In Mumbai, we had Kevin Pietersen's sensational innings as he catapulted England from a solid foundation to a commanding lead.
That was followed by the drama of two spinners working in tandem on a turning pitch with fielders crowded around the bat and the feeling that a wicket could fall with every ball.
Meanwhile, over in Adelaide we saw South Africa seemingly doomed to a defeat after Michael Clarke's double hundred, only for debutant Faf du Plessis to salvage a draw with an incredible rearguard innings on the final day.
Test match cricket tends to provide the sport's most unforgettable contests because it carries a level of tension that the shorter forms of the game struggle to replicate.
I ask you, as cricket fans, how many of you can honestly remember six top-class one-day internationals? Alternatively, if I ask you to recall the scores in all three series between England and South Africa last summer (without using search engines please!) in the differing formats which one do you remember first?
Despite their potential to provide thrilling sporting drama, not nearly enough Test matches around the world are selling out and I think the governing bodies need to work harder on the marketing and promoting of the five-day game.
When I turn up in a city on the day before a Test match, whether in England or elsewhere in the world, I very rarely see a billboard, poster or sign flagging up the fact that Test cricket is going to be staged in that city. When I turn on the television, I never see an advert promoting ticket sales for an upcoming Test match.
I also believe that the condition of the pitch is fundamental to the attraction of Test cricket. I don't want to see a game played on a batsman's paradise where you know after the first day that it is going to be a high scoring yet dull draw.
As the match in Mumbai has shown, if a pitch has enough in it for the bowlers, the quality and excitement levels are much higher.

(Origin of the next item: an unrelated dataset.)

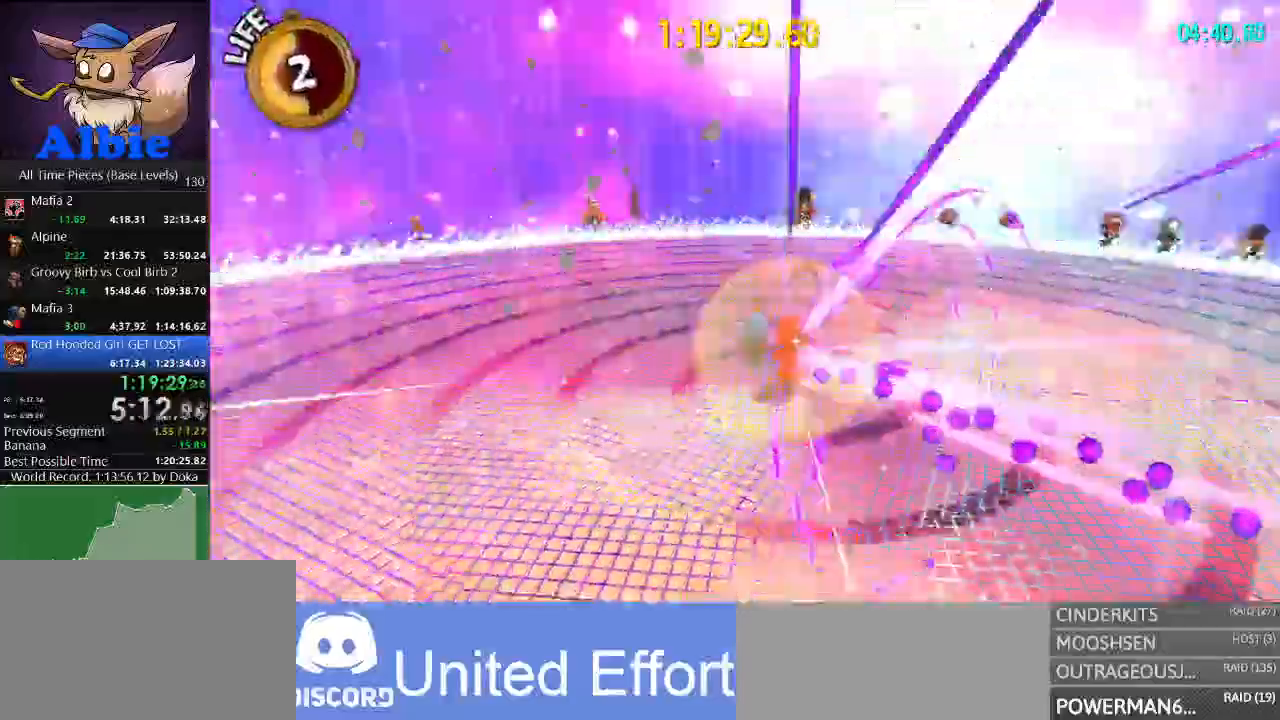
{"keys": ["w"], "mouse": [], "mouse_move": "still", "events": [[167, "mouse_left", "down"], [267, "mouse_left", "up"], [367, "d", "up"], [400, "mouse_left", "down"], [500, "mouse_left", "up"]]}
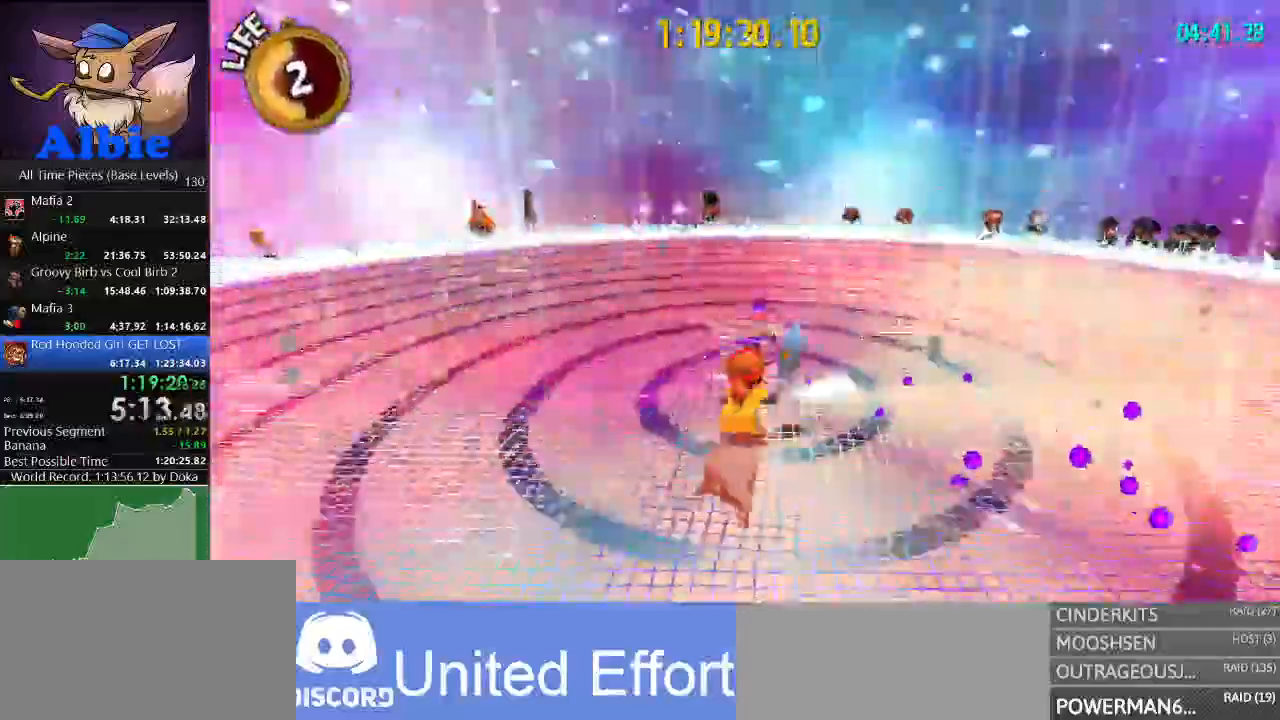
{"keys": [], "mouse": [], "mouse_move": "still", "events": [[67, "mouse_left", "down"], [134, "mouse_left", "up"], [234, "mouse_left", "down"], [334, "mouse_left", "up"], [434, "w", "up"]]}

You can't ever guarantee people are going to walk through the turnstiles, but if you prepare a surface that is going to produce a positive result then you have a much better chance of a tough-fought contest which the public like to see.
The biggest challenge for the sport's administrators is to find the right balance between the three forms of the game and avoid overkill.

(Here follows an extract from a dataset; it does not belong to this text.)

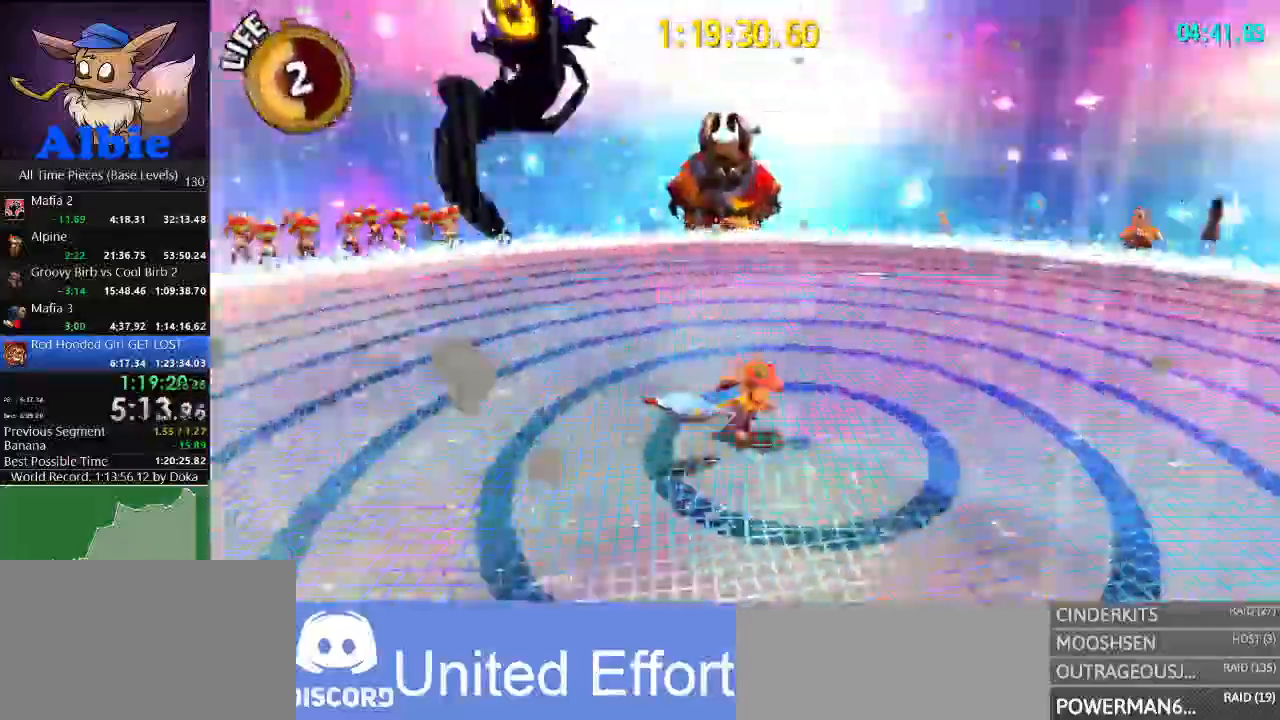
{"keys": ["a"], "mouse": [], "mouse_move": "still", "events": [[200, "a", "down"], [300, "w", "down"], [467, "w", "up"]]}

If Twenty20 is like fast food, then Test cricket is Michelin-star dining. Not everyone wants fast food all the time, but equally not everyone wants a constant diet of high-end cuisine.
These days there are so many matches being staged that they are losing context and ceasing to be viewed as big events by the cricket-watching public and sometimes by the players too.
If we want to enthuse people, we need to make sure that every international match regardless of the format is deemed to be a huge occasion. When it comes to cricket, it should be about quality, not quantity. Sometimes less can mean more.